Around this time, I talked Adinah into letting me photograph her stepping out of the tub. Nothing lurid, but I took the film to a friend’s darkroom, no Kodak lab for these. “I look so pale,” Adinah said when she saw them, but she liked them, I could tell. They had the abstraction of black-and-white, and in the arcs and mounds and dimplings, the blurred aureoles and dusky triangle, Adinah’s personal flesh was elevated, made marble. We were otherwise in a morass of baby poop and bananas and spit-up. We never went out, what would we pay a sitter with? Our sex life was still okay, more than okay, but not all that frequent, and the pictures did us good, they felt like proof. I may have needed them more than Adinah did.
At my office I was such a pest with my baby portraits that some supervisor decided I should go photograph clients, to show them working productively at the jobs we’d nagged them into getting. I loved this assignment — J. Perez putting a pizza in the oven, A. LaMarca sticking her butt out to lean across a file cabinet, X. Jones leading the hokey-pokey at a day-care center. When a neighborhood newspaper picked up some of the day-care shots, I was so thrilled that I kept bothering the editor to buy more photos of mine. A million stories in the naked city. I got a great one of two guys fighting over their place in line at an Elvis memorial — eyes wild, jackets flailing, and they both had Elvis hairdos — and this was such a hit that a real newspaper (a major paper, if not our best) bought it, and eleven months later I talked them into a staff job.

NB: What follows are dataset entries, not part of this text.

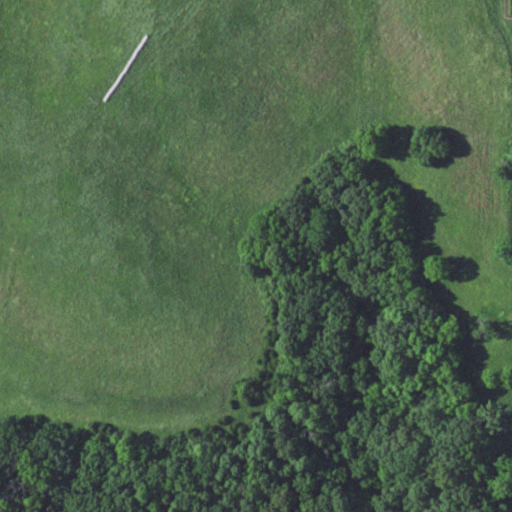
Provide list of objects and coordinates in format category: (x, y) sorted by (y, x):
park: (509, 9)
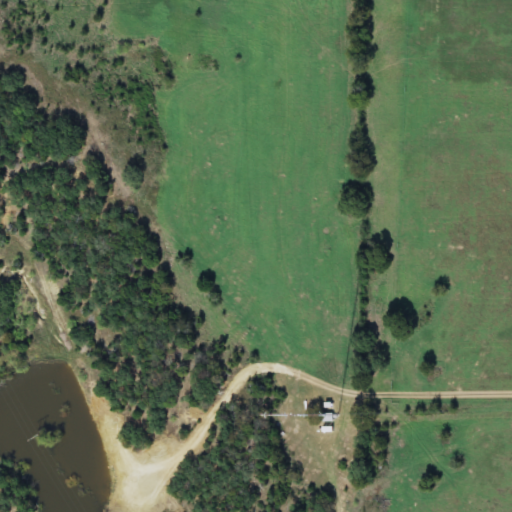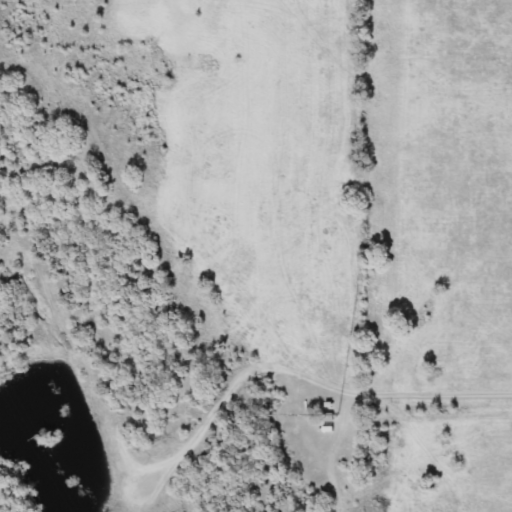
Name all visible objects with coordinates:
power tower: (50, 440)
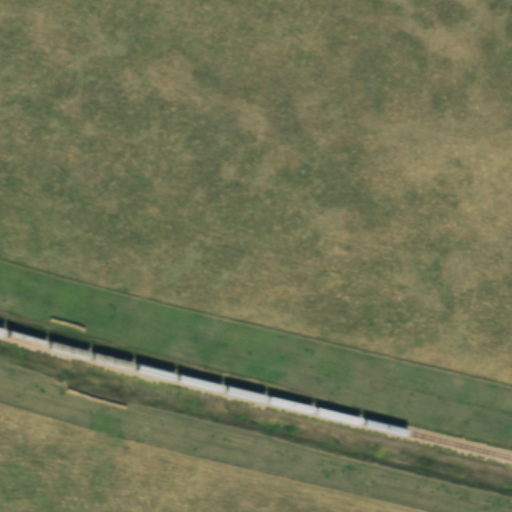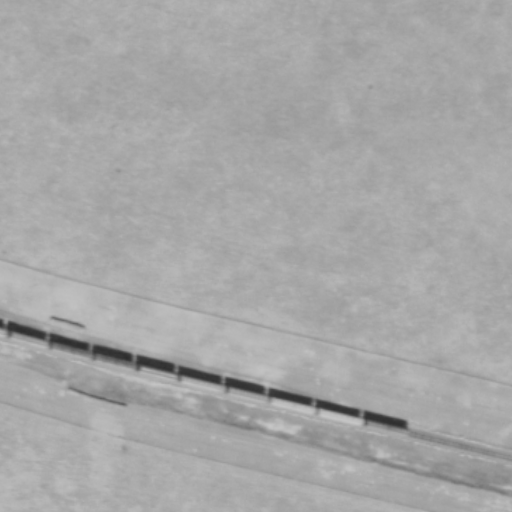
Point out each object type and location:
railway: (255, 396)
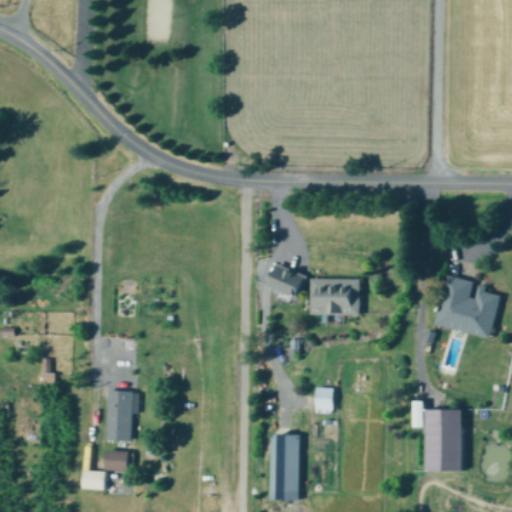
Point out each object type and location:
road: (18, 19)
road: (79, 42)
road: (432, 91)
road: (230, 179)
road: (471, 247)
building: (292, 277)
building: (292, 278)
road: (418, 285)
road: (94, 289)
building: (339, 293)
road: (256, 294)
building: (339, 294)
building: (470, 306)
building: (471, 306)
road: (237, 345)
building: (50, 376)
building: (51, 376)
building: (328, 396)
building: (328, 396)
building: (422, 412)
building: (422, 412)
building: (121, 413)
building: (122, 413)
building: (449, 437)
building: (449, 438)
building: (120, 458)
building: (120, 458)
building: (288, 465)
building: (289, 465)
building: (96, 477)
building: (97, 478)
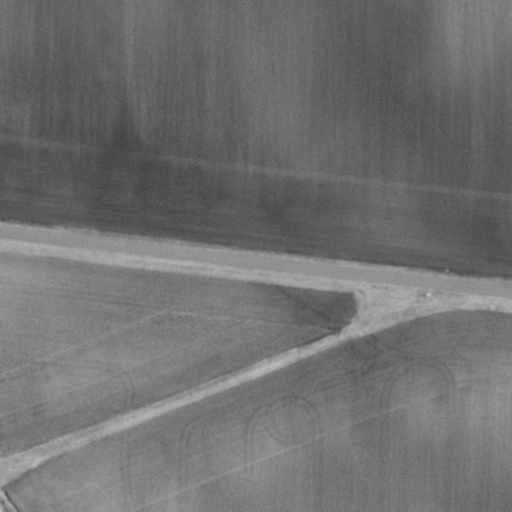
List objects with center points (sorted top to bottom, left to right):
road: (256, 254)
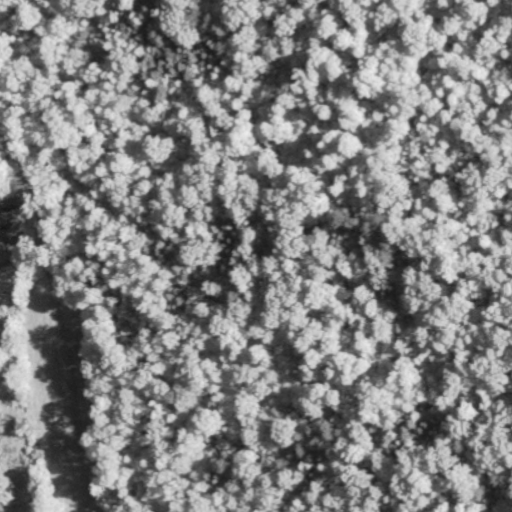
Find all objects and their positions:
building: (11, 219)
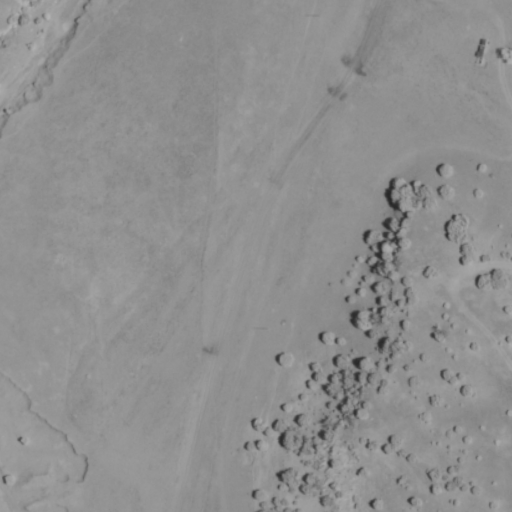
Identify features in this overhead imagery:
road: (237, 276)
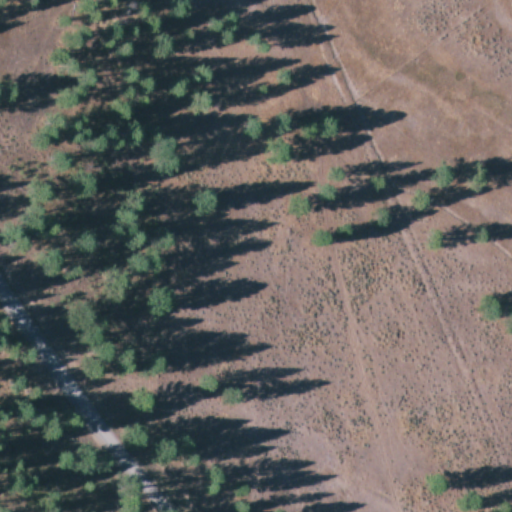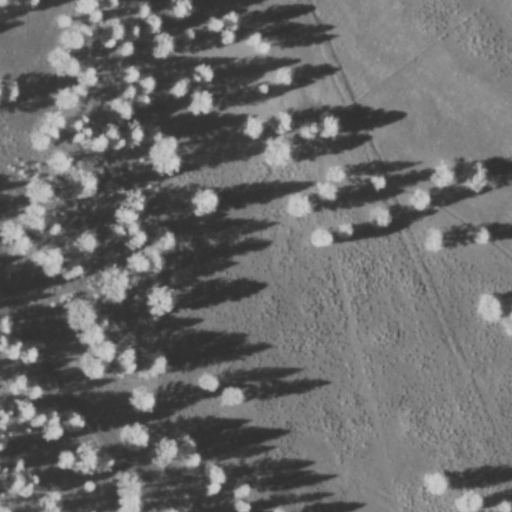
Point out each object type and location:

I had two things going for me: I knew how to handle myself on the street and I had enough cool to move in fast for a shot and get it before it was gone. Sometimes they sent me out with the police reporter, when they needed someone in a hurry. Blood and gore. Me, holding my flashing camera over a facedown body, with cops all around making terrible jokes. All in a day’s work.
Adinah hated hearing my stories. “Don’t tell me about it,” she said. “I can’t stand it when people get all hip about how close they can get to evil. Like their numbness is something to brag about. It’s really kind of revolting.”